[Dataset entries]
■ ■ ■

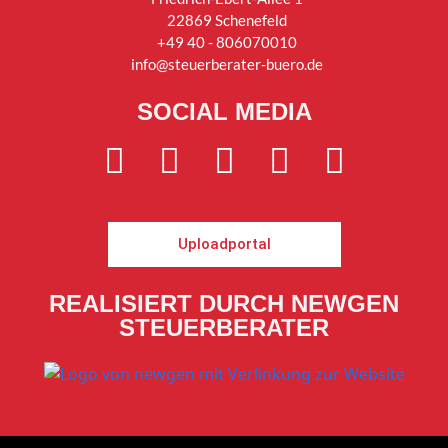
22869 Schenefeld
+49 40 - 806070010
info@steuerberater-buero.de
SOCIAL MEDIA
Uploadportal
REALISIERT DURCH NEWGEN
STEUERBERATER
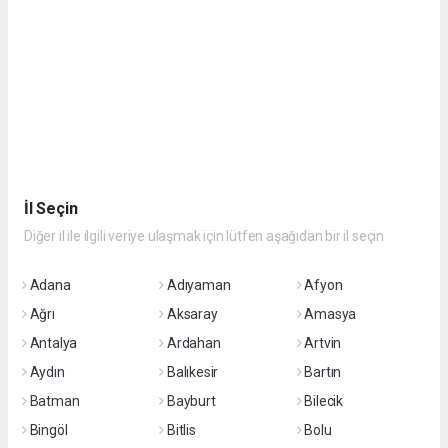
İl Seçin
Diğer il ile ilgili veriye ulaşmak için lütfen aşağıdan bir il seçin
Adana
Adıyaman
Afyon
Ağrı
Aksaray
Amasya
Antalya
Ardahan
Artvin
Aydın
Balıkesir
Bartın
Batman
Bayburt
Bilecik
Bingöl
Bitlis
Bolu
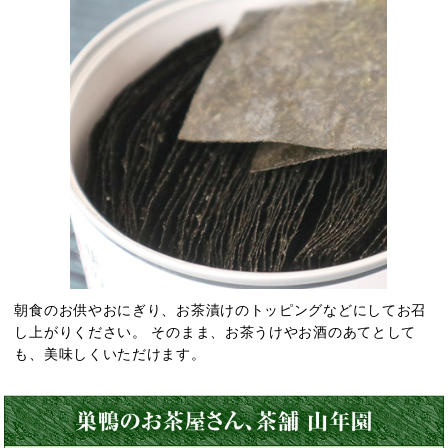
朝食のお供やおにぎり、お茶漬けのトッピングなどにしてお召
し上がりください。 そのまま、お茶うけやお酒のあてとして
も、美味しくいただけます。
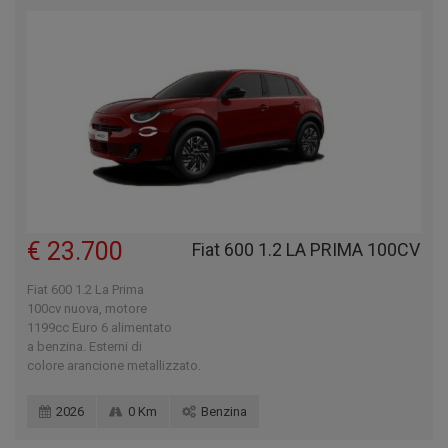
€ 23.700
Fiat 600 1.2 LA PRIMA 100CV
Fiat 600 1.2 La Prima
100cv nuova, motore
1199cc Euro 6 alimentato
a benzina. Esterni di
colore arancione metallizzato.
2026
0 Km
Benzina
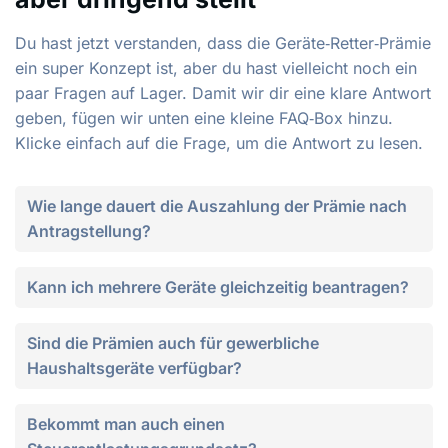
Du hast jetzt verstanden, dass die Geräte‑Retter‑Prämie
ein super Konzept ist, aber du hast vielleicht noch ein
paar Fragen auf Lager. Damit wir dir eine klare Antwort
geben, fügen wir unten eine kleine FAQ‑Box hinzu.
Klicke einfach auf die Frage, um die Antwort zu lesen.
Wie lange dauert die Auszahlung der Prämie nach
Antragstellung?
Kann ich mehrere Geräte gleichzeitig beantragen?
Sind die Prämien auch für gewerbliche
Haushaltsgeräte verfügbar?
Bekommt man auch einen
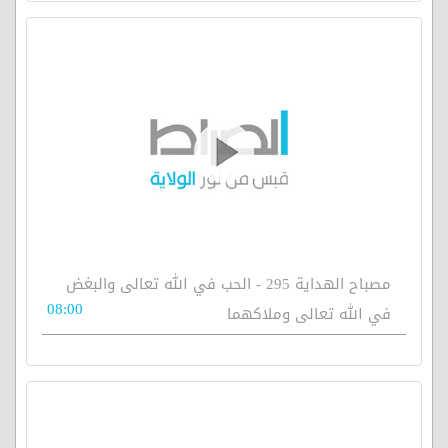
مصباح الهداية 295 - الحب في الله تعالى والبغض
08:00
في الله تعالى وملاكهما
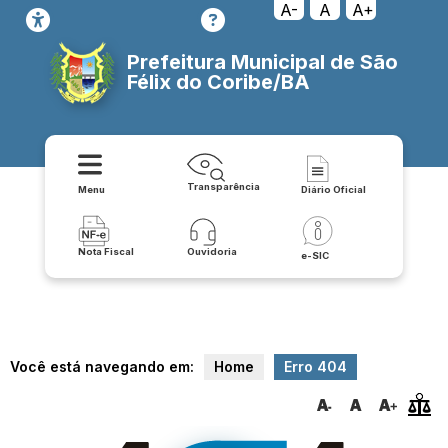
loadAPI/xml/vw_site_noticias
A-
A
A+
Prefeitura Municipal de São
Félix do Coribe/BA
Transparência
Menu
Diário Oficial
Nota Fiscal
Ouvidoria
e-SIC
Você está navegando em:
Home
Erro 404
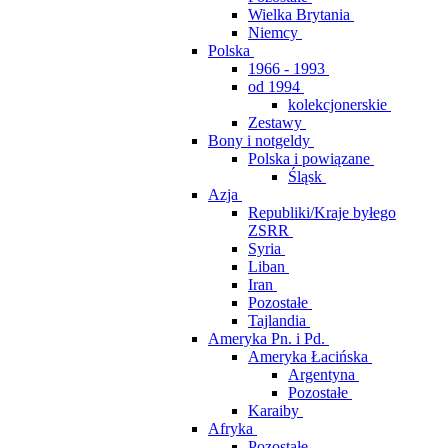
Wielka Brytania
Niemcy
Polska
1966 - 1993
od 1994
kolekcjonerskie
Zestawy
Bony i notgeldy
Polska i powiązane
Śląsk
Azja
Republiki/Kraje byłego
ZSRR
Syria
Liban
Iran
Pozostałe
Tajlandia
Ameryka Pn. i Pd.
Ameryka Łacińska
Argentyna
Pozostałe
Karaiby
Afryka
Pozostałe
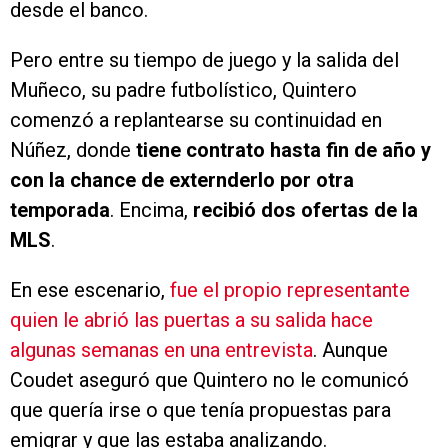
desde el banco.
Pero entre su tiempo de juego y la salida del
Muñeco, su padre futbolístico, Quintero
comenzó a replantearse su continuidad en
Núñez, donde
tiene contrato hasta fin de año y
con la chance de externderlo por otra
temporada
. Encima,
recibió dos ofertas de la
MLS
.
En ese escenario,
fue el propio representante
quien le abrió las puertas a su salida hace
algunas semanas en una entrevista
. Aunque
Coudet aseguró que Quintero no le comunicó
que quería irse o que tenía propuestas para
emigrar y que las estaba analizando.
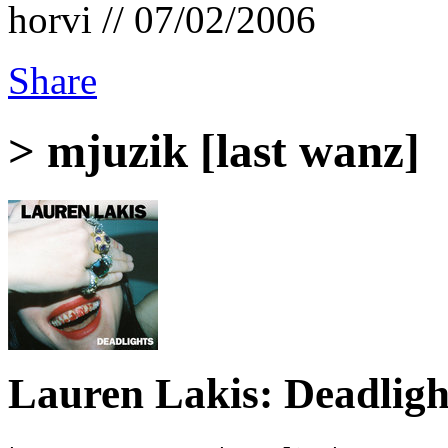
horvi // 07/02/2006
Share
> mjuzik [last wanz]
Lauren Lakis: Deadligh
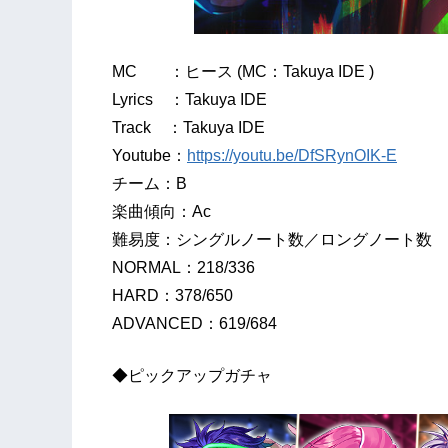
MC ：ヒース (MC：Takuya IDE )
Lyrics ：Takuya IDE
Track ：Takuya IDE
Youtube：
https://youtu.be/DfSRynOIK-E
チーム：B
楽曲傾向：Ac
難易度：シングルノート数／ロングノート数
NORMAL：218/336
HARD：378/650
ADVANCED：619/684
◆ピックアップガチャ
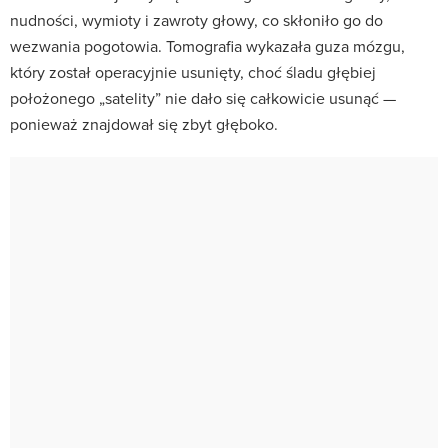
nudności, wymioty i zawroty głowy, co skłoniło go do
wezwania pogotowia. Tomografia wykazała guza mózgu,
który został operacyjnie usunięty, choć śladu głębiej
położonego „satelity” nie dało się całkowicie usunąć —
ponieważ znajdował się zbyt głęboko.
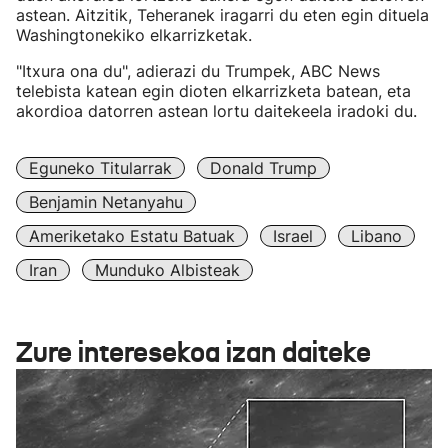
astean. Aitzitik, Teheranek iragarri du eten egin dituela
Washingtonekiko elkarrizketak.
"Itxura ona du", adierazi du Trumpek, ABC News
telebista katean egin dioten elkarrizketa batean, eta
akordioa datorren astean lortu daitekeela iradoki du.
Eguneko Titularrak
Donald Trump
Benjamin Netanyahu
Ameriketako Estatu Batuak
Israel
Libano
Iran
Munduko Albisteak
Zure interesekoa izan daiteke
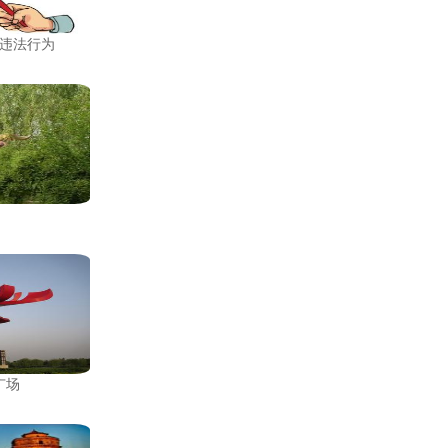
违法行为
广场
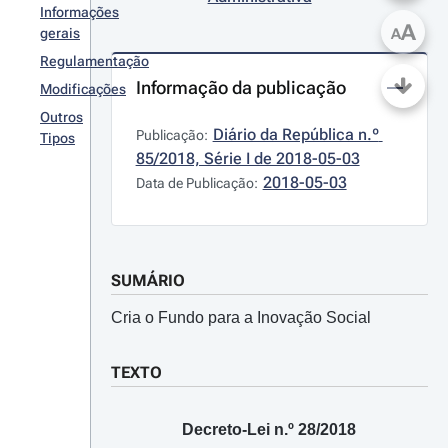
Informações
A
gerais
A
Regulamentação
Informação da publicação
Modificações
Outros
Diário da República n.º 
Publicação:
Tipos
85/2018, Série I de 2018-05-03
2018-05-03
Data de Publicação:
SUMÁRIO
Cria o Fundo para a Inovação Social
TEXTO
Decreto-Lei n.º 28/2018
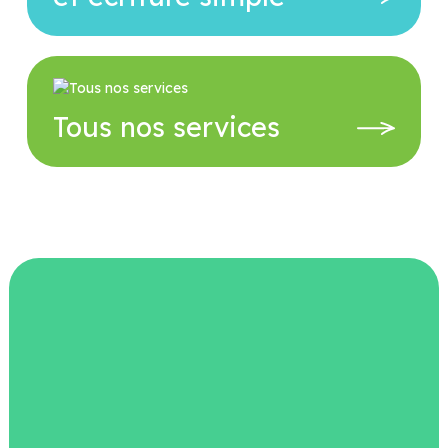
Tous nos services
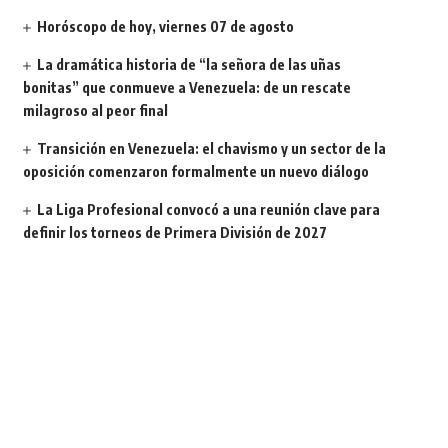
Horóscopo de hoy, viernes 07 de agosto
La dramática historia de “la señora de las uñas
bonitas” que conmueve a Venezuela: de un rescate
milagroso al peor final
Transición en Venezuela: el chavismo y un sector de la
oposición comenzaron formalmente un nuevo diálogo
La Liga Profesional convocó a una reunión clave para
definir los torneos de Primera División de 2027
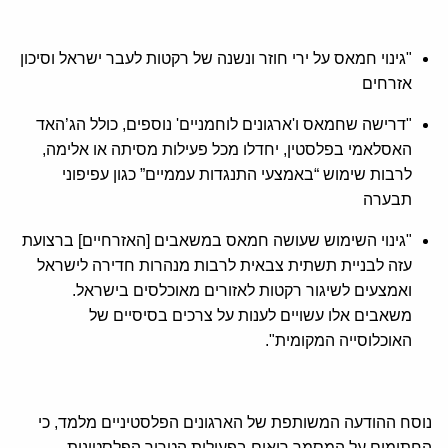
"גינוי חמאס על ירי חוזר ונשנה של רקטות לעבר ישראל וסיכון
אזרחים
"דרישה שחמאס ו'ארגונים לוחמניים' נוספים, כולל הג’האד
האסלאמי בפלסטין, יחדלו מכל פעילות מסיתה או אלימה,
לרבות שימוש “באמצעי התנגדות עממיים” כגון עפיפוני
תבערה
"גינוי השימוש שעושה חמאס במשאבים [האזרחיים] ברצועת
עזה לבניית תשתית צבאית לרבות מנהרות חדירה לישראל
ואמצעים לשיגור רקטות לאזורים מאוכלסים בישראל.
משאבים אלו עשויים לענות על צרכים בסיסיים של
האוכלוסייה המקומית".
נוסח ההודעה המשותפת של הארגונים הפלסטיניים מלמד, כי
החתומים על המסמך רואים בפעילות הטרור הפלסטינית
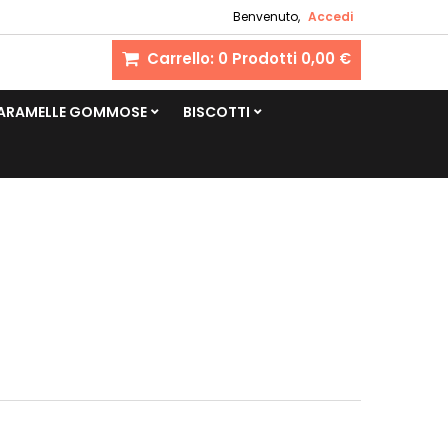
Benvenuto,
Accedi
Carrello:
0
Prodotti
0,00 €
CARAMELLE GOMMOSE
BISCOTTI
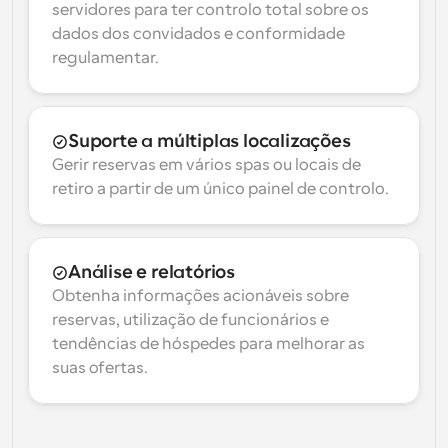
servidores para ter controlo total sobre os 
dados dos convidados e conformidade 
regulamentar.
Suporte a múltiplas localizações
Gerir reservas em vários spas ou locais de 
retiro a partir de um único painel de controlo.
Análise e relatórios
Obtenha informações acionáveis sobre 
reservas, utilização de funcionários e 
tendências de hóspedes para melhorar as 
suas ofertas.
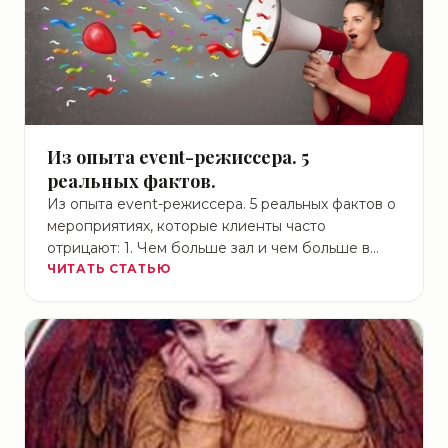
Из опыта event-режиссера. 5
реальных фактов.
Из опыта event-режиссера. 5 реальных фактов о
мероприятиях, которые клиенты часто
отрицают: 1. Чем больше зал и чем больше в
нем зрителей …
ЧИТАТЬ СТАТЬЮ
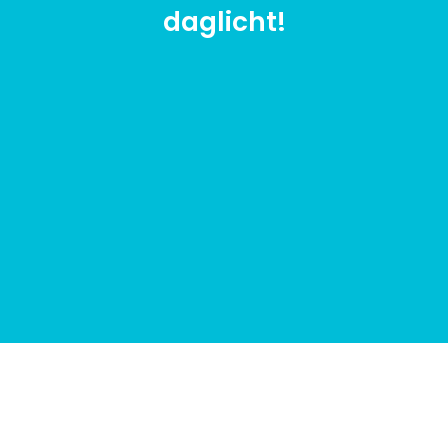
daglicht!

■ ■ ■

#### DIRECTIONS FOR THIS TASK:
Count the lines in the data above that contain the string "para", matching case exactly. Reply with the number only.

#### REPLY:
5